Ce fut la meilleure nouvelle de la décade passée ! La charmante, délicieuse, séduisante Joséphine n’était pas qu’une poupée superbe qui a fait rêver les spectateurs des années Trente ; n’était pas qu’une charmante interprète de films sans grandes ambitions mais qui présentaient ici et là de délicieuses séquences (« Zou-zou » de Marc Allégret, « Princesse Tam-Tam » d’Edmond T. Gréville) ; n’était pas qu’une chanteuse à voix exotique et ravissante (si personne n’a oublié « J’ai deux amours » ou « La petite Tonkinoise », on peut utilement rappeler « Y’a qu’un hom’ dans Paris ») ; n’était pas que noire et antiraciste (ce qui, je le crains, a pesé dans la décision de la faire entrer dans le mouroir glacial du Panthéon). Elle n’était pas non plus que la femme au coeur immense qui a adopté douze enfants de toutes origines et de toutes couleurs
Elle était française, merveilleusement française, d’un patriotisme ombrageux et proclamé.

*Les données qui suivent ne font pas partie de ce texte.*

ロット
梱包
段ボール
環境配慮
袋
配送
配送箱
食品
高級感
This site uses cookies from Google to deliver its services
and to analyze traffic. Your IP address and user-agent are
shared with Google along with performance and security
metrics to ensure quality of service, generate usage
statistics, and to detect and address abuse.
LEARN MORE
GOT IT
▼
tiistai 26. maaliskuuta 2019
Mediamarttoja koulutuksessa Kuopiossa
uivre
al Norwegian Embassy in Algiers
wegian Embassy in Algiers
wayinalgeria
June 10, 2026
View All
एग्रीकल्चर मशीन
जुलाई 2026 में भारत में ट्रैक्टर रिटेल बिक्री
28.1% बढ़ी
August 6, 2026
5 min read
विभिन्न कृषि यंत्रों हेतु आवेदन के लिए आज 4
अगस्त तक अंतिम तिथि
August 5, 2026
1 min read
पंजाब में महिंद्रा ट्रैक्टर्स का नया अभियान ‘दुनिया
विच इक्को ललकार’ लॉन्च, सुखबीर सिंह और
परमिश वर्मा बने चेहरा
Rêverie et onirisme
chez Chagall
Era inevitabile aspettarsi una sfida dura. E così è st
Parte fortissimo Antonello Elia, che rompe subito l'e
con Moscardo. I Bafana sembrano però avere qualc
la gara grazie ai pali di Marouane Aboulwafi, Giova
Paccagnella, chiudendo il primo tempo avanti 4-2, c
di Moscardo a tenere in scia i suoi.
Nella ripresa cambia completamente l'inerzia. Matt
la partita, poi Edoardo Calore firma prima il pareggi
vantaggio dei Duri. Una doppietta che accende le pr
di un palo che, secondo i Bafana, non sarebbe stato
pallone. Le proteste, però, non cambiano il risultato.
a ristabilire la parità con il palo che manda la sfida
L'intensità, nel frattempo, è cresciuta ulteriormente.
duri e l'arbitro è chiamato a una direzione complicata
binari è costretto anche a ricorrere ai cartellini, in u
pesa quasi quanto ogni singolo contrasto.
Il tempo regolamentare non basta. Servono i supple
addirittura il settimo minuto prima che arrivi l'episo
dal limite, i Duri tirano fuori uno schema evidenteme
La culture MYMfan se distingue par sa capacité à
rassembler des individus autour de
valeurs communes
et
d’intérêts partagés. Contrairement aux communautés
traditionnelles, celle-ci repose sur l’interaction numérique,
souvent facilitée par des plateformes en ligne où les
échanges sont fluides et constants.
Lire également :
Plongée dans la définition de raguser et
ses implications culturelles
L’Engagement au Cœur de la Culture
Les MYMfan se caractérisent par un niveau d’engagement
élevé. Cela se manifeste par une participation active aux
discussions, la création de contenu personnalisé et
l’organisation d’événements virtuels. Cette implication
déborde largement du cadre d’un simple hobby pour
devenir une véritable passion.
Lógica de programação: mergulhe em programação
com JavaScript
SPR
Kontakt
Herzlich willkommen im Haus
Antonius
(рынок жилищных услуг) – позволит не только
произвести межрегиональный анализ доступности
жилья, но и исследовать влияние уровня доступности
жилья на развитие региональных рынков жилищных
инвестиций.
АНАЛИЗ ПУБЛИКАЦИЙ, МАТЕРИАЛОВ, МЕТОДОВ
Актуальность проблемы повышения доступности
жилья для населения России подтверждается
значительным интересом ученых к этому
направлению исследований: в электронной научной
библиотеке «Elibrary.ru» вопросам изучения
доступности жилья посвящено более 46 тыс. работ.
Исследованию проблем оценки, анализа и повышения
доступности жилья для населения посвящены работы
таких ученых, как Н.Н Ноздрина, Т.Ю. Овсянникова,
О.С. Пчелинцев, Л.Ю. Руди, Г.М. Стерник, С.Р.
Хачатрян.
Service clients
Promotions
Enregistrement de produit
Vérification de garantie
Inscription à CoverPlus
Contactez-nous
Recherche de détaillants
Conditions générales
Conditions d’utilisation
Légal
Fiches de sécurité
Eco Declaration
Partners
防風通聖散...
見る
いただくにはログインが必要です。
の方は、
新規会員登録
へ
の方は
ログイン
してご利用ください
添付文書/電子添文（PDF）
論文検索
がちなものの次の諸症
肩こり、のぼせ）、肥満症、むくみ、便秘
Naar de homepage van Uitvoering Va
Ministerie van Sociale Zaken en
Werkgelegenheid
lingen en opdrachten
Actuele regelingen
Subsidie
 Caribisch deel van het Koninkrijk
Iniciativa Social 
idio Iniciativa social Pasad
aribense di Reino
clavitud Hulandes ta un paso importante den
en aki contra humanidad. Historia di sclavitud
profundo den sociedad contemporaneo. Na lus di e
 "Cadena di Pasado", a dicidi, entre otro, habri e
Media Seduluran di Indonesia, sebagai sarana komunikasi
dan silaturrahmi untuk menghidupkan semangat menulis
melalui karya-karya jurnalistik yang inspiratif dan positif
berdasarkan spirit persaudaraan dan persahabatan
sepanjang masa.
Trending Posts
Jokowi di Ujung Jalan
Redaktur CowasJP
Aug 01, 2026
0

Lorsqu’elle est venue manifester aux côtés de Martin Luther King pour soutenir le combat contre les discriminations, elle est venue vêtue de son uniforme et parée de ses décorations (Croix de guerre et Légion d’Honneur). Elle a eu une action magnifique dans la Résistance.
Au fait, parmi toutes les panthéonisées, qui pouvait, en plus, proposer cette plastique ?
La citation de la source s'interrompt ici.